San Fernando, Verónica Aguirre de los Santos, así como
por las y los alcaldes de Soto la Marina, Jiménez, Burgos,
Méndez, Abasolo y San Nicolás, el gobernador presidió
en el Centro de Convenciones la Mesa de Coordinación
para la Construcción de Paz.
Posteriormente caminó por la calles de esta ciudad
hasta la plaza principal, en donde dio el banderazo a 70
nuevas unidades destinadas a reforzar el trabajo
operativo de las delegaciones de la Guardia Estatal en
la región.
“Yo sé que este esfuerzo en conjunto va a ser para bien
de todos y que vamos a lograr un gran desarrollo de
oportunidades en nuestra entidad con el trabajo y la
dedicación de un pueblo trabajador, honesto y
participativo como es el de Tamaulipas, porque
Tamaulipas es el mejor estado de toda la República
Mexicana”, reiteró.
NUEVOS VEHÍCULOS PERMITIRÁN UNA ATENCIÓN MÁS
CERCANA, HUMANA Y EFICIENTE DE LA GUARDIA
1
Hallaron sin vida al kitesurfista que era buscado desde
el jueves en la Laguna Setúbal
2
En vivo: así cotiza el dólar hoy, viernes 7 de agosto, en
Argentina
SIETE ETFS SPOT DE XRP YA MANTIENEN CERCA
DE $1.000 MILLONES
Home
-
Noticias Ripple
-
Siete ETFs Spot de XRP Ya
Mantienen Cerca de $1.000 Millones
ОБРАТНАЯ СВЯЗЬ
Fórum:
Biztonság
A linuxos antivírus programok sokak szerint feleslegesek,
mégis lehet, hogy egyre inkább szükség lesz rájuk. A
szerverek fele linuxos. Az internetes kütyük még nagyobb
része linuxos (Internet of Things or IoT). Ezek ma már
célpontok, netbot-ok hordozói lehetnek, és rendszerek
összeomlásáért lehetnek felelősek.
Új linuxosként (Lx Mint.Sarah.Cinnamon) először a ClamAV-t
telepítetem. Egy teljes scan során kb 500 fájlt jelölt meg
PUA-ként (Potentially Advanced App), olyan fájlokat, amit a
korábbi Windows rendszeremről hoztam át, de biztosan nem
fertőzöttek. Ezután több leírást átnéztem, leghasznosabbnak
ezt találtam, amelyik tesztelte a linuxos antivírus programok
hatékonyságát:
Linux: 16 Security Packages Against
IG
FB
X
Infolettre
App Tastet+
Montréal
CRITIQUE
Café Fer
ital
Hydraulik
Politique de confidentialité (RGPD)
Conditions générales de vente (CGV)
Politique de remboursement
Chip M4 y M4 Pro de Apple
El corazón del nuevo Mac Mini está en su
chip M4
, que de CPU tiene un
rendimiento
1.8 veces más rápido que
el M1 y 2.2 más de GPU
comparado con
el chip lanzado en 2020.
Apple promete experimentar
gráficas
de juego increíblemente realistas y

------

REQUIRED WORK:
Copy out the lines of the entries word for word, from the very first line through the line that contains "para la Construcción de Paz.", with that line included.

EXERCISE OUTPUT:
San Fernando, Verónica Aguirre de los Santos, así como
por las y los alcaldes de Soto la Marina, Jiménez, Burgos,
Méndez, Abasolo y San Nicolás, el gobernador presidió
en el Centro de Convenciones la Mesa de Coordinación
para la Construcción de Paz.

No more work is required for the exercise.